Atorvastatin-Driven Methuosis in Glioblastoma: A Biomimetic Nanodrug for Targeted Tumor Therapy

Glioblastoma (GBM) is a highly malignant brain tumor. The immunosuppressive microenvironment and resistance to chemotherapy-induced apoptosis pose significant challenges for treatment. In this study, we found that atorvastatin calcium (AC) can effectively induce methuosis in GBM cells, suggesting its potential as a therapeutic candidate for GBM treatment. To address the challenge of crossing the blood-brain barrier (BBB) and enhance drug delivery efficiency, we synthesized AC nanoparticles stabilized through dopamine polymerization, achieving high drug-loading efficiency.
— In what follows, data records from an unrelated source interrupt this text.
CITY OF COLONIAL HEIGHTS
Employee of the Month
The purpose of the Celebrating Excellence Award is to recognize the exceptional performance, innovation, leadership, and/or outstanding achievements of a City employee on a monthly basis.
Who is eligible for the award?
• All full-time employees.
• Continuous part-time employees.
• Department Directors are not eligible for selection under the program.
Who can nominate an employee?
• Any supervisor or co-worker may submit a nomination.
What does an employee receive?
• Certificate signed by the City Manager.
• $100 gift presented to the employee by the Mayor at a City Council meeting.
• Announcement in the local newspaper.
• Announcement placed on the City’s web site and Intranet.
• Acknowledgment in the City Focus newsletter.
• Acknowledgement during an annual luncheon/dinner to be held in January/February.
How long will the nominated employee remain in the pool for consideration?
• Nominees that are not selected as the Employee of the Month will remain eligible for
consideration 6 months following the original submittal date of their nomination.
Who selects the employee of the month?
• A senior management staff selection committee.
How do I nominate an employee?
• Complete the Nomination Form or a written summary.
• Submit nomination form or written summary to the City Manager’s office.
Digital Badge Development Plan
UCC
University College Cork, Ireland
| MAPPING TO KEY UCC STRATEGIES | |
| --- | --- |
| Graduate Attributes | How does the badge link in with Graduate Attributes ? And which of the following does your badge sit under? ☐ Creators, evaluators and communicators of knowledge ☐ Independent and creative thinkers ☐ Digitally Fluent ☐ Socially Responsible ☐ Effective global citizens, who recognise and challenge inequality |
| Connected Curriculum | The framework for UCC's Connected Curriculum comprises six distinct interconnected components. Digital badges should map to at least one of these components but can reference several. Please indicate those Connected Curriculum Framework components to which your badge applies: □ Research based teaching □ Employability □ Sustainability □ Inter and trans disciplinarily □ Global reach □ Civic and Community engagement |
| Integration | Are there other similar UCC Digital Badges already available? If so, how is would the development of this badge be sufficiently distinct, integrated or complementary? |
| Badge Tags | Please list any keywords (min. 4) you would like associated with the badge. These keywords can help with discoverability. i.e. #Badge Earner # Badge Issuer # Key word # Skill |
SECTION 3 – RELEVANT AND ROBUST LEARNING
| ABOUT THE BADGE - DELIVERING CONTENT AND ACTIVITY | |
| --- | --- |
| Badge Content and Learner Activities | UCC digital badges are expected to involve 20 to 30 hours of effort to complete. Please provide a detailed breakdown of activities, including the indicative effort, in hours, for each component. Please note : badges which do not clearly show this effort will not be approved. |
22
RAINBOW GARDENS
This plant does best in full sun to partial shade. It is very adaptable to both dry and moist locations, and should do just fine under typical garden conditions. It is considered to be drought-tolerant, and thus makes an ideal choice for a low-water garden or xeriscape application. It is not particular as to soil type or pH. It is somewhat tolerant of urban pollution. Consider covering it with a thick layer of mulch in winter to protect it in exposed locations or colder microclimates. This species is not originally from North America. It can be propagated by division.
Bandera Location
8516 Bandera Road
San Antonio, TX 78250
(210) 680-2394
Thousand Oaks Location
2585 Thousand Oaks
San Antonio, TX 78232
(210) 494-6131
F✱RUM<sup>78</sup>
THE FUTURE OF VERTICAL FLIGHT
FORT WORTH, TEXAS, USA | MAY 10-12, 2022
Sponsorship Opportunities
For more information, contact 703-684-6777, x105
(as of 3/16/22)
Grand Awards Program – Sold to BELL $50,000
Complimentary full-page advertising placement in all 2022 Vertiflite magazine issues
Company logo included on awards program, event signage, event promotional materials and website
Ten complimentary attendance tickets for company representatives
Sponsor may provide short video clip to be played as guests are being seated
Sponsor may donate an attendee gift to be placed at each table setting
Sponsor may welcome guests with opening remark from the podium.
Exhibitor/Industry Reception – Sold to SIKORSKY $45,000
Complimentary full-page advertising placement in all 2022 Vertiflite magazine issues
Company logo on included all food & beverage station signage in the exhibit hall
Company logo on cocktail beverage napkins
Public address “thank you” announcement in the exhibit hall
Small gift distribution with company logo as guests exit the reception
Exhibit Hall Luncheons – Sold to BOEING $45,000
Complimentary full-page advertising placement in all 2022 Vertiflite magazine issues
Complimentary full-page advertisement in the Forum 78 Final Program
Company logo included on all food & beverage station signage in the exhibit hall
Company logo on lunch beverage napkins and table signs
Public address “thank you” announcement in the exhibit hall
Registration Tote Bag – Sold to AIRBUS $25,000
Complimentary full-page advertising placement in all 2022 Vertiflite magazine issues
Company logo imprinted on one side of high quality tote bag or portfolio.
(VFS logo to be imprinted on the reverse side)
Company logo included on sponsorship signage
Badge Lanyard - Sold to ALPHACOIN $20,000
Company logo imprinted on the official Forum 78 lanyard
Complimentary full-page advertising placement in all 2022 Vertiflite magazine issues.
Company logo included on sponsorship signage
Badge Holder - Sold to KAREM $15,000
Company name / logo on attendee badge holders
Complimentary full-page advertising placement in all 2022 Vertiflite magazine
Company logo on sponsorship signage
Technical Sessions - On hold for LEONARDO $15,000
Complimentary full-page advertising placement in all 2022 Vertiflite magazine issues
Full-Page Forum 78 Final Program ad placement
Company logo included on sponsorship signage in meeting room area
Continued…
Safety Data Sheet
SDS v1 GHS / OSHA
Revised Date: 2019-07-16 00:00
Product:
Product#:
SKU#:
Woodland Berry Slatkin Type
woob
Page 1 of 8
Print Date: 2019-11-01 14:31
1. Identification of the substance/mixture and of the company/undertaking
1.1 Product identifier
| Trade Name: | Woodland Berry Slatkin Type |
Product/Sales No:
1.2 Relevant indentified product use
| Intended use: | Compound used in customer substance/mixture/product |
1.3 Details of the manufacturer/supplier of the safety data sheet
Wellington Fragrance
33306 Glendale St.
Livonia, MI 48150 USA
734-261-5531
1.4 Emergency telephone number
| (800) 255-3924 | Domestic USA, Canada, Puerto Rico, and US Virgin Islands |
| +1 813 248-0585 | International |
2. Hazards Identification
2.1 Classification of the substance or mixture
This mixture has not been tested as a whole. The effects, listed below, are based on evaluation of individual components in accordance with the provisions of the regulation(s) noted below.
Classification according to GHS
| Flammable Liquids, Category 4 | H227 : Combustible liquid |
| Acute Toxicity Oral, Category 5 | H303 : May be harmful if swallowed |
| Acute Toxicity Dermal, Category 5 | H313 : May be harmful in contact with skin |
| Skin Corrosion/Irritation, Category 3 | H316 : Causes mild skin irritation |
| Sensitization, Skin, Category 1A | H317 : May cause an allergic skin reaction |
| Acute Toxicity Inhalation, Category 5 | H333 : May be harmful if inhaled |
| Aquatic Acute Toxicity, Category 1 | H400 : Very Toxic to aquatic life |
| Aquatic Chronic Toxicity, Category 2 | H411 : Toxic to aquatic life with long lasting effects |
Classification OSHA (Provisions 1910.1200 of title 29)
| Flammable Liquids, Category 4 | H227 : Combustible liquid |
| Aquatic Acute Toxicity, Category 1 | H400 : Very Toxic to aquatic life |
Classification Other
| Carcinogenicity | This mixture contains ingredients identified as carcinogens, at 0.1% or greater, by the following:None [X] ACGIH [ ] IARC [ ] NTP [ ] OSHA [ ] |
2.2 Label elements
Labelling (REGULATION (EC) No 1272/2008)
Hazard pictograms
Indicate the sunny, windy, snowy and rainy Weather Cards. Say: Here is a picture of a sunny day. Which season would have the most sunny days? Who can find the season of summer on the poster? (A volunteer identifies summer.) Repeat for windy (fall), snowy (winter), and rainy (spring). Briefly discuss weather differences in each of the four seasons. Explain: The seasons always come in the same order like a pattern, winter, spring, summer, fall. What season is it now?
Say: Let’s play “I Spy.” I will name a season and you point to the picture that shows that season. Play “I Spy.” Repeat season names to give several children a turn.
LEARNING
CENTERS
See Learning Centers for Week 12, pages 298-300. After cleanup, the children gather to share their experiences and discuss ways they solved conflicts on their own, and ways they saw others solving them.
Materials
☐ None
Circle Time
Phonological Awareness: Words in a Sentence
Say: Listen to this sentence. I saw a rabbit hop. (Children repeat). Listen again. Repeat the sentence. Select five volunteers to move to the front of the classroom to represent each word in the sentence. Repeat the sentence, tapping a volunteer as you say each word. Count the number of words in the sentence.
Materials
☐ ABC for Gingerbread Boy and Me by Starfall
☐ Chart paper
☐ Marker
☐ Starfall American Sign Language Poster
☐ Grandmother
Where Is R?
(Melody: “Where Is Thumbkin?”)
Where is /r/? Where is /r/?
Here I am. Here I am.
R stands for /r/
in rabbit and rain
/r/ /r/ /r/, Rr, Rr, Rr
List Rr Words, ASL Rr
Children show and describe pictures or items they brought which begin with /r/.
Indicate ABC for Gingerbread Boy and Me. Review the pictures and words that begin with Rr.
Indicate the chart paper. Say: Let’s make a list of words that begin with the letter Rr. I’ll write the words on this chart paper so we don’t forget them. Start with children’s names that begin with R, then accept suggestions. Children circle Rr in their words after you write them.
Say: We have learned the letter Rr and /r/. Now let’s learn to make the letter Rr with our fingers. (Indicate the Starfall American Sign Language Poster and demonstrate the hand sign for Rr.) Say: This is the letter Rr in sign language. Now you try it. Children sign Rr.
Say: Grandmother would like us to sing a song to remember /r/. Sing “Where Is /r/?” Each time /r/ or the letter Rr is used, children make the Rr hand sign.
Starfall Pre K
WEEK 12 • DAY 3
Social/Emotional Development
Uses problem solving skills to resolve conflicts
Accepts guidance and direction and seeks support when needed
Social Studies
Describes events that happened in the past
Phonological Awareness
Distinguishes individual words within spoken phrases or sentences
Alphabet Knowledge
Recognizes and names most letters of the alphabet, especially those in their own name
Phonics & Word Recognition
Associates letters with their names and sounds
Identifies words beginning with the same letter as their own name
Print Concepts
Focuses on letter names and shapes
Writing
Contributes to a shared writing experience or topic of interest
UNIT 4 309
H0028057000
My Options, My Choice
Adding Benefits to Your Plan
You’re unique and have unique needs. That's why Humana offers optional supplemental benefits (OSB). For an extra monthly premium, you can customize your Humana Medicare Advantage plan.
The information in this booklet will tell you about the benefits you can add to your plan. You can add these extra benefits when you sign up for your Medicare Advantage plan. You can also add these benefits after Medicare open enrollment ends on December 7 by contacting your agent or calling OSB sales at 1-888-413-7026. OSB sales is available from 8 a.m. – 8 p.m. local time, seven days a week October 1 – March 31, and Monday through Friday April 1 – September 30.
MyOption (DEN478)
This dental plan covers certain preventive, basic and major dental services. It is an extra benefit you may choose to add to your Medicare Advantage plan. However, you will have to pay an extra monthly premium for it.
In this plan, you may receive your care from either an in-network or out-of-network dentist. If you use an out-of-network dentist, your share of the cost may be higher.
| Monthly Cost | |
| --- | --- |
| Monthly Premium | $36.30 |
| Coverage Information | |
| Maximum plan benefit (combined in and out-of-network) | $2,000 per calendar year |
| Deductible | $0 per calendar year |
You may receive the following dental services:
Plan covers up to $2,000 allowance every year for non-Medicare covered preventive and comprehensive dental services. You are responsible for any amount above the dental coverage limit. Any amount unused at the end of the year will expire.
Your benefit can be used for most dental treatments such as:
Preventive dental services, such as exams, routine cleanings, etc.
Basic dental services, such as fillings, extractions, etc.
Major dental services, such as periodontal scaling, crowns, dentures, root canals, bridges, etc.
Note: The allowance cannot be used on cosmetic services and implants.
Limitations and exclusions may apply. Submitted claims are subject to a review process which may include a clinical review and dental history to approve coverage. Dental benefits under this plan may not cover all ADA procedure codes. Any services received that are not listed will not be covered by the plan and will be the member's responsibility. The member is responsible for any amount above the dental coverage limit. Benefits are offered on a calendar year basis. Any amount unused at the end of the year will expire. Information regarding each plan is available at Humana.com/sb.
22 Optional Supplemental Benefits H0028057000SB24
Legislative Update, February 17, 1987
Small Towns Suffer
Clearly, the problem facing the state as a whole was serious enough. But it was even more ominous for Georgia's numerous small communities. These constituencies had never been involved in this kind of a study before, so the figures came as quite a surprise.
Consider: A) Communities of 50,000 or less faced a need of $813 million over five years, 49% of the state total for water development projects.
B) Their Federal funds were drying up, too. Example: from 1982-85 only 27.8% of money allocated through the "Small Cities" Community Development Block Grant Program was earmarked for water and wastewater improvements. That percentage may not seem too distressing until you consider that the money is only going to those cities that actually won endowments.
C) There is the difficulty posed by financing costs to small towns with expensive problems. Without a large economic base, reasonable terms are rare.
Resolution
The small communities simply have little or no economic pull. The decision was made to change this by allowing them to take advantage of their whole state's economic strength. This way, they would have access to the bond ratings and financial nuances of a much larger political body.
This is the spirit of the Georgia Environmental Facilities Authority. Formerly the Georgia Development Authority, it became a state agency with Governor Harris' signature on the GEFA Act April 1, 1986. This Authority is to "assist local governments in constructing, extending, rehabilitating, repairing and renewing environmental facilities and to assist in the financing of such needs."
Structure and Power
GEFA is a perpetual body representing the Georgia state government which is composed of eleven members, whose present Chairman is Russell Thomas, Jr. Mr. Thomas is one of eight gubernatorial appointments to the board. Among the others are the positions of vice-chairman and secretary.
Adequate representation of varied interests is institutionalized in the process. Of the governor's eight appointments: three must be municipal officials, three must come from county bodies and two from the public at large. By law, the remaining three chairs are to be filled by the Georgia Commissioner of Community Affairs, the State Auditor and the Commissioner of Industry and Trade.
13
Moreover, the nanoparticles were coated with PD-1-engineered BV2 cell membranes and further modified with Angiopep-2 peptides to facilitate BBB crossing and effective accumulation at the tumor site. In vitro experiments confirmed the cytotoxicity and induction of methuosis in GBM cells by AP@CM-Ang, accompanied by the release of immune-stimulatory factors. In vivo experiments demonstrated that the nanodrug significantly enhanced tumor targeting, effectively inhibited tumor growth, and increased immune cell activation, validating its potential as a promising and safe strategy for GBM treatment.